El diagnóstico no solo es claro: es obsceno. En Chile, la riqueza extrema no se tolera como un mal necesario, se celebra como virtud nacional. Mientras los pobres reciben limosnas estatales de $77.982 al año, una cifra que no alcanza ni para sobrevivir con dignidad, los grandes grupos económicos tienen al Estado como su cajero automático personal, sin clave ni límite de giro. La fortuna de Iris Fontbona y la familia Luksic, que en 2010 alcanzaba los $19 mil millones, no es fruto del genio empresarial ni del esfuerzo titánico, sino de un sistema diseñado para que el dinero público fluya hacia lo privado, como vino en copa de cristal.
El Grupo Luksic no es solo un conglomerado: es un imperio. Ópera en 128 países, con activos que rozan los $27 mil millones de dólares. Su expansión se cimentá en el cobre, ese mineral que debería ser la columna vertebral del desarrollo nacional, pero que termina siendo el motor de la acumulación privada. Antofagasta Minerals, uno de los diez mayores productores de cobre del mundo, es su joya de la corona. Y como todo buen imperio, no se conforma con extraer: también monopoliza.
Manuel Riesco lo dice sin anestesia: los rentistas tradicionales, dueños de recursos naturales, son parásitos. No innovan, no arriesgan, no crean. Solo se aferran a su posición monopolista como garrapatas al cuero. En Chile, dos o tres empresas controlan casi todos los mercados. ¿Regulación? Una palabra que suena a insulto en los directorios. El Grupo Luksic controla el Banco de Chile, el segundo más grande del país, y la CCU, ese monopolio cervecero que hace que hasta el brindis tenga dueño. Y como si fuera poco, compraron Shell por más de $1.000 millones, convirtiéndose en el segundo actor del mercado de combustibles. ¿Diversificación? No. Es colonización.
Pero el verdadero arte del saqueo está en el robo institucionalizado.
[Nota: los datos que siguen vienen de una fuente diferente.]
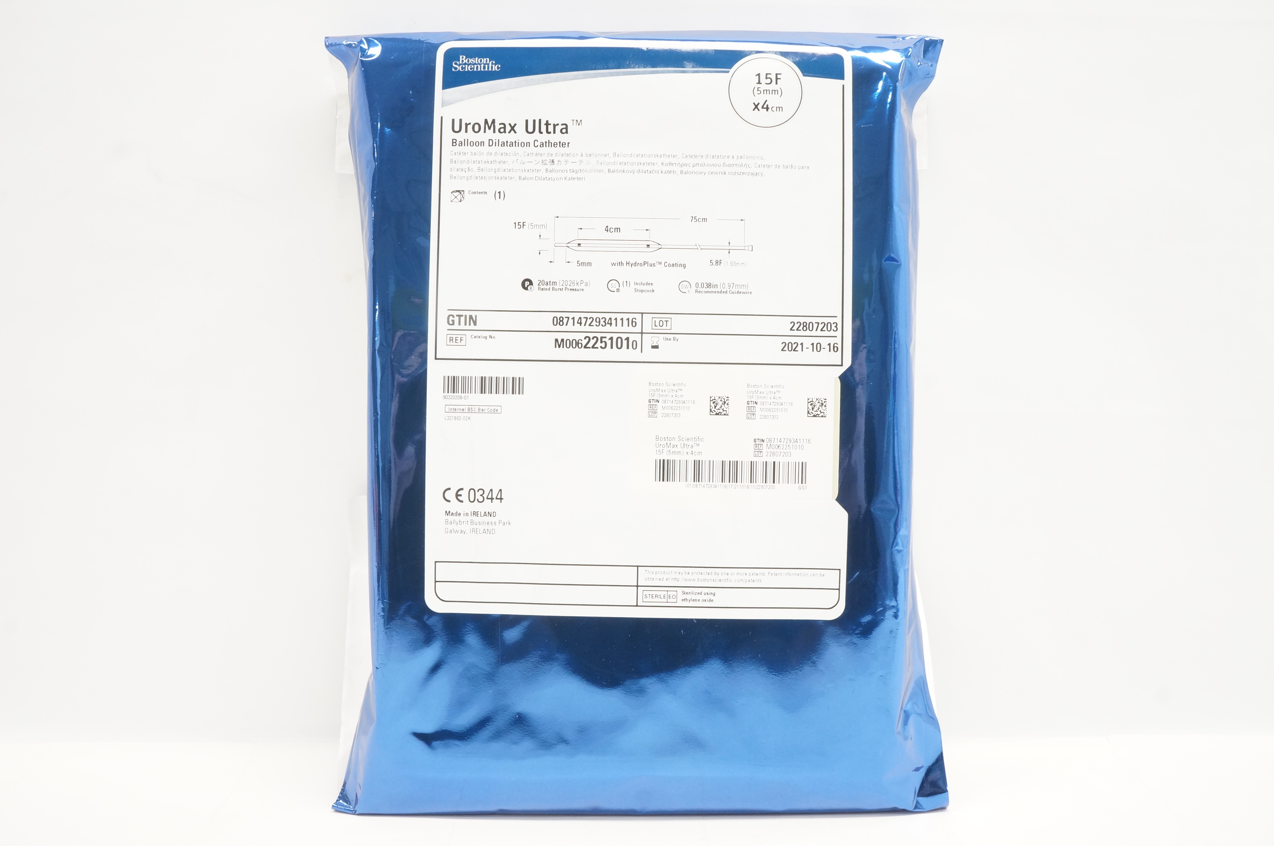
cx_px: 637
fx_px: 954
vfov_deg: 47.8
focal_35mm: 27
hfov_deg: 67.4
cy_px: 423
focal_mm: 18
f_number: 13
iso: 800
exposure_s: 1/15
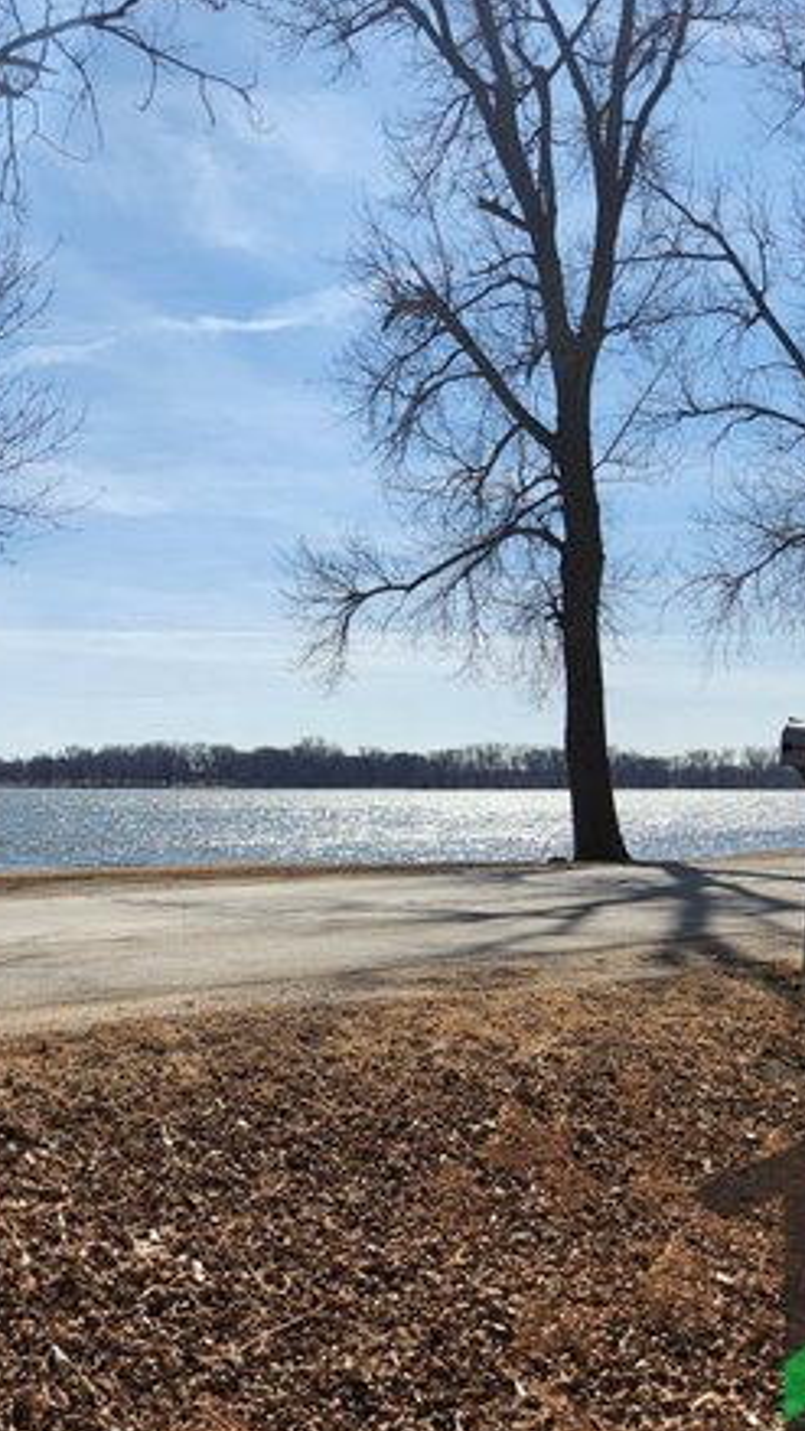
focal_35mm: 36
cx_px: 253
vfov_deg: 55.3
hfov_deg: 32.5
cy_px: 732
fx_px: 1366
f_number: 1.8
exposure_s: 1/2929
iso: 20
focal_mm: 5.4
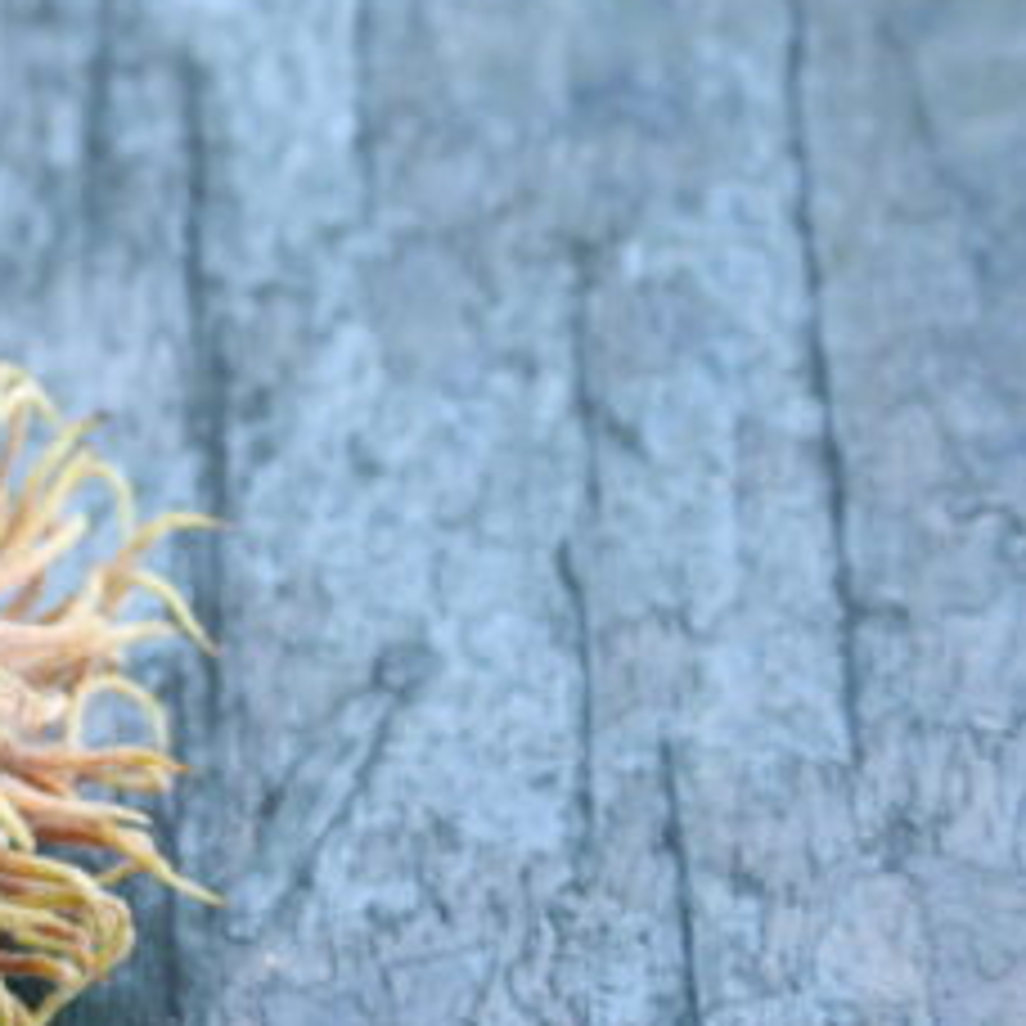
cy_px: 670
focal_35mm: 214
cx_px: -274
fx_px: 7176
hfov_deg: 8.1
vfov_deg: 8.2
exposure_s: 1/60
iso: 320
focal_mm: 14.3
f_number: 3.5
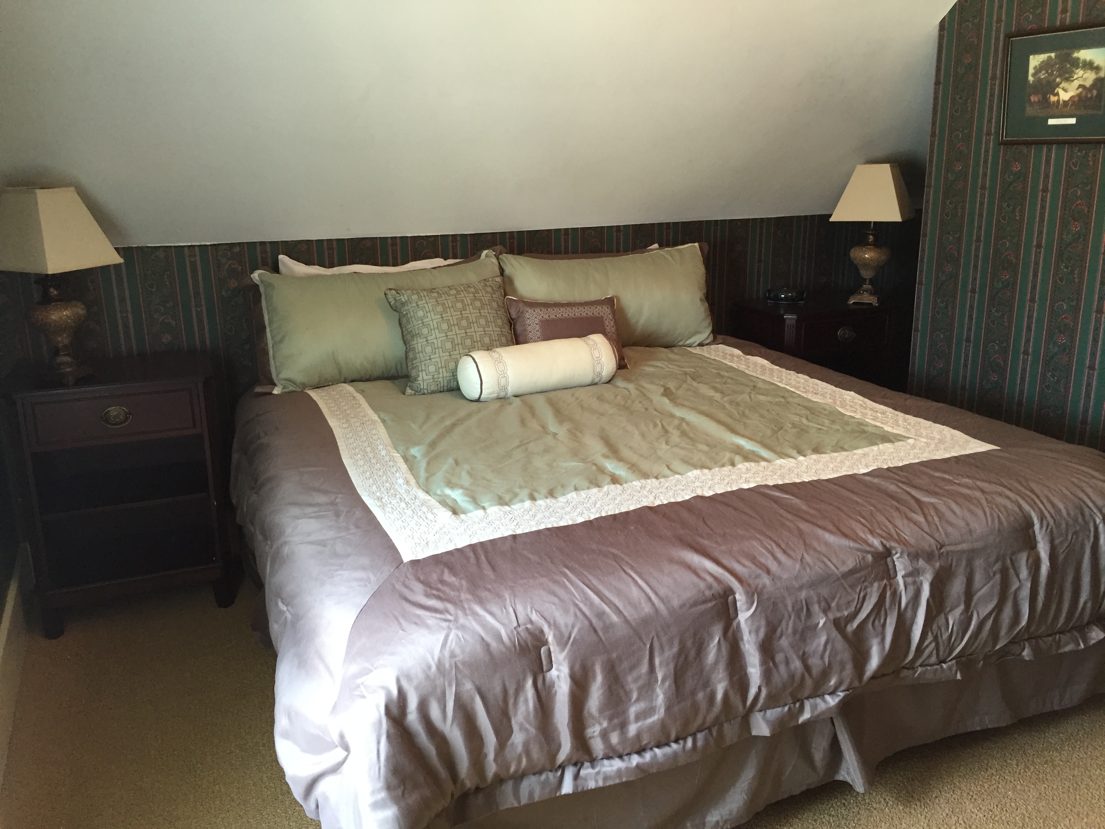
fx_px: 926
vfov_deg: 48.2
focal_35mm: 29
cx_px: 552
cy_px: 414
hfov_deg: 61.7
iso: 125
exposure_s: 1/30
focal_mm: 4.15
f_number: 2.2
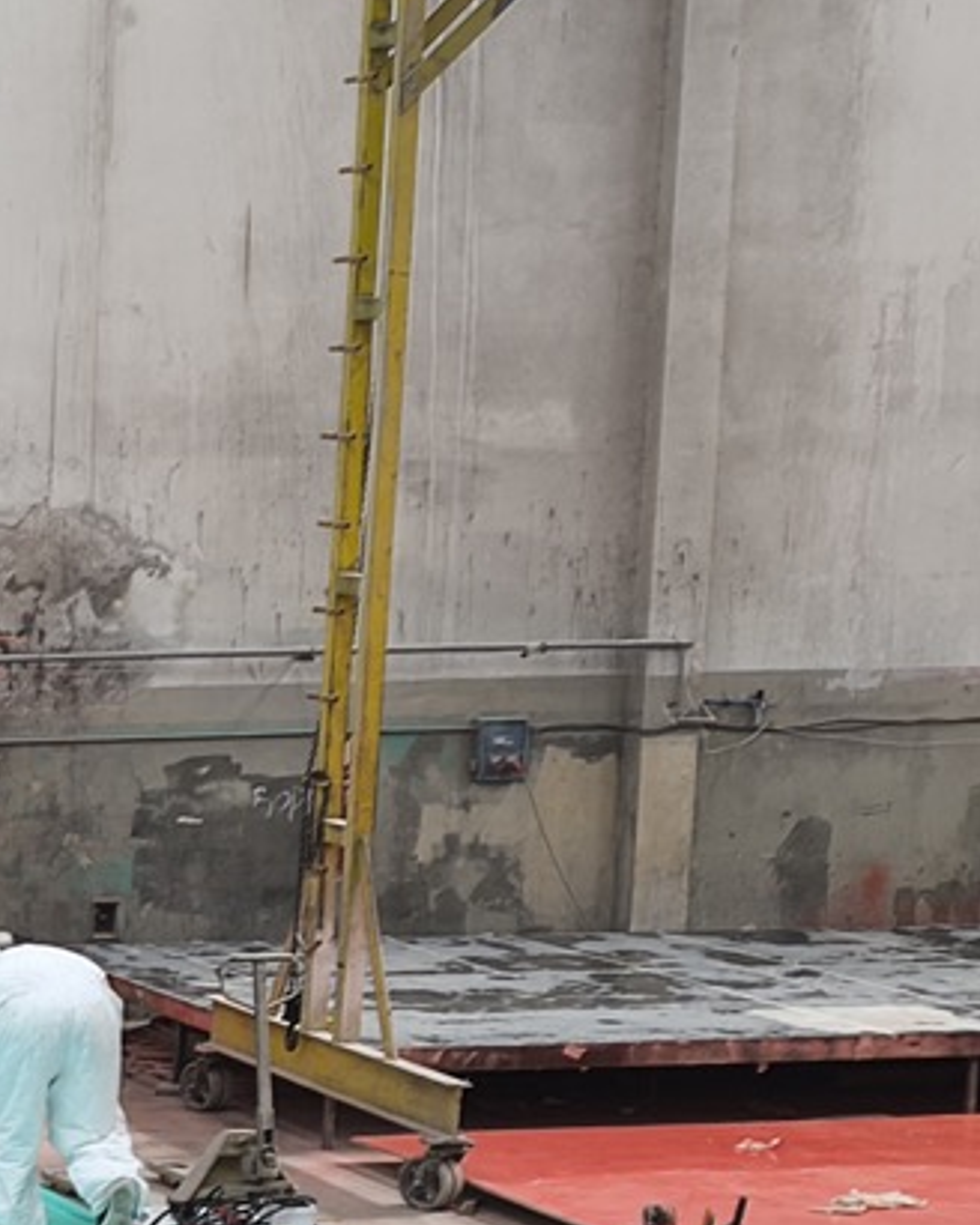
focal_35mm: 120
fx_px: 4351
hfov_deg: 12.0
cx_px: -657
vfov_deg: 15.6
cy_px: 1318
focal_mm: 6.57
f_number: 1.6
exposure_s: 1/100
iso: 100
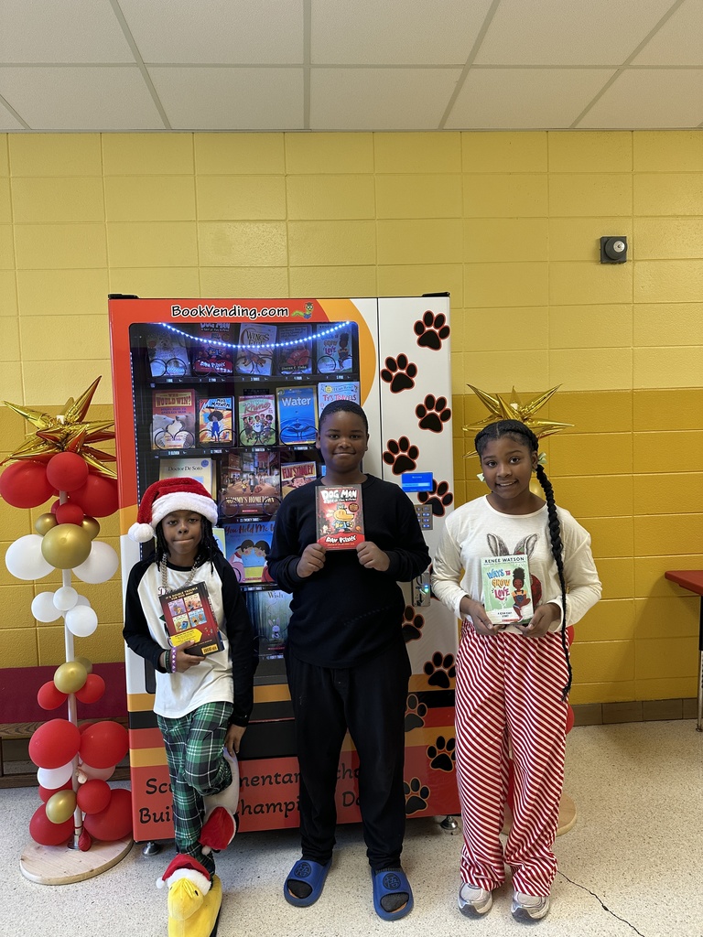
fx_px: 650
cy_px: 468
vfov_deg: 71.6
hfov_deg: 56.8
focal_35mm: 24
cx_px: 352
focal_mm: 6.86
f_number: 1.78
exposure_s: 1/60
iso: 160
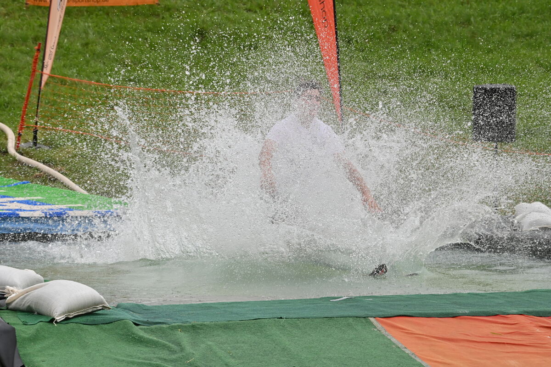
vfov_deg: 6.9
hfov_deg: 10.3
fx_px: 3060
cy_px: 184
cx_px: 276
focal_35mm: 200
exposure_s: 1/500
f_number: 13
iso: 500
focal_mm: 200
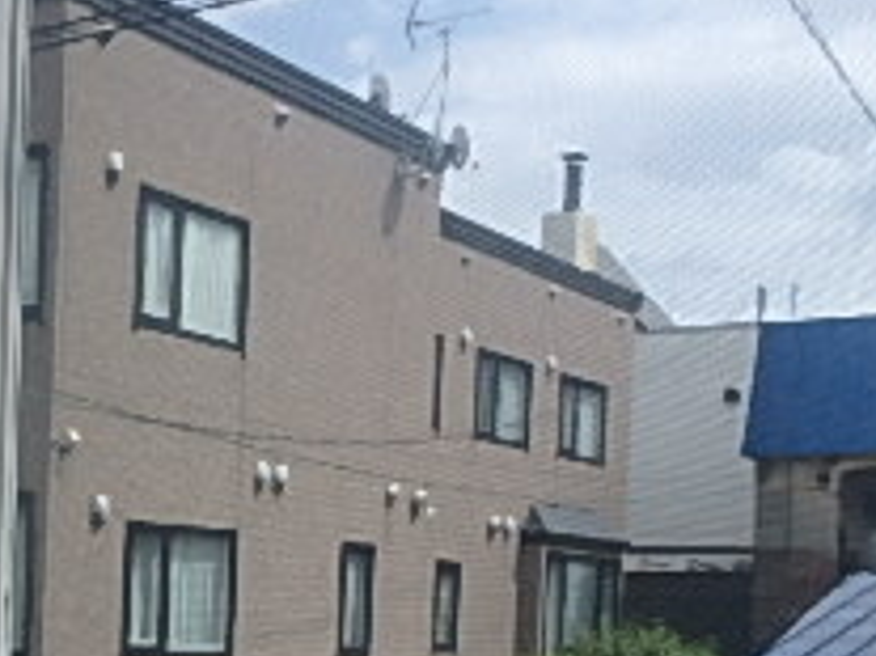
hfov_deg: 28.0
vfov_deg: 21.4
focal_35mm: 65
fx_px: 1644
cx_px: -13
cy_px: 732
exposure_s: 1/800
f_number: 3.5
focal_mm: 3.7
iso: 125
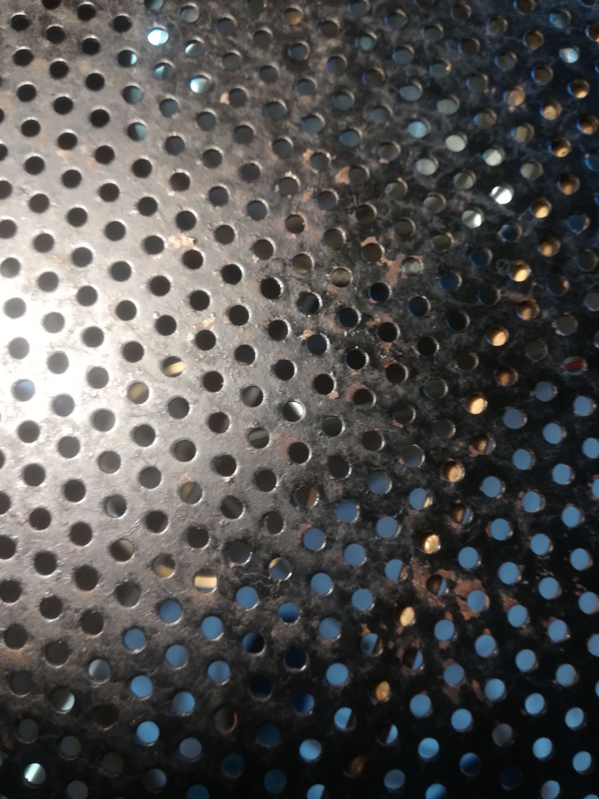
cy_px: 400
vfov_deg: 67.3
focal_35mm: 26
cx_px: 300
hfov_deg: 53.1
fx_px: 600
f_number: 2.2
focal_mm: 3.83
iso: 250
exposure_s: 1/33.3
Subsidios agrícolas diseñados para pequeños agricultores terminan regando viñas de lujo en San Pedro-Tarapacá, mientras en Petorca la gente se lava con lágrimas. Minera Los Pelambres firma convenios hídricos con juntas de vigilancia, pero las obras las paga el Estado. Y la Fundación Luksic, esa vitrina de filantropía, ejecuta programas con plata ajena, mientras recibe aplausos por su generosidad. Es como robarle el pan al vecino y luego invitarlo a comer migas.
La complicidad política no es un accidente: es una estrategia. Desde el Golpe militar, los grupos económicos han tenido asiento reservado en La Moneda. Guillermo Luksic presidió el Comité Empresarial Chileno-Francés, encargado de desarrollar la investigación nuclear en Chile. ¿Quién necesita ministerios cuando se tiene consorcios? René Cortázar, exministro, aterrizó en Canal 13 justo cuando se discutía la ley de Televisión Digital. ¿Conflicto de interés? Hasta la UDI se sonrojó. Y el Caso Lucchetti, donde Andrónico Luksic habría pagado $2 millones a Vladimiro Montesinos en cajas de cartón con dinero y vino chileno, es el epítome del tráfico de influencias con denominación de origen.
El blindaje mediático es la guinda del pastel plutocrático. Canal 13, con dos tercios en manos del grupo, dejó de ser un medio y se convirtió en un muro. Los conflictos ambientales desaparecen del radar, reemplazados por reality shows y concursos que anestesian la conciencia colectiva. Los despidos masivos tras la compra, pese a los sacrificios previos de los trabajadores, revelan un modelo de gestión que prioriza lo freak, lo policial y lo emprendedor, mientras se silencia lo estructural, lo injusto, lo urgente.
Este sistema no es solo injusto: es una vergüenza institucionalizada. La plutocracia engorda con recursos fiscales, mientras los medios y autoridades que aplauden esta filantropía con fondos ajenos son cómplices activos del saqueo. Y lo peor: lo hacen con una sonrisa, como si robar fuera un acto de patriotismo.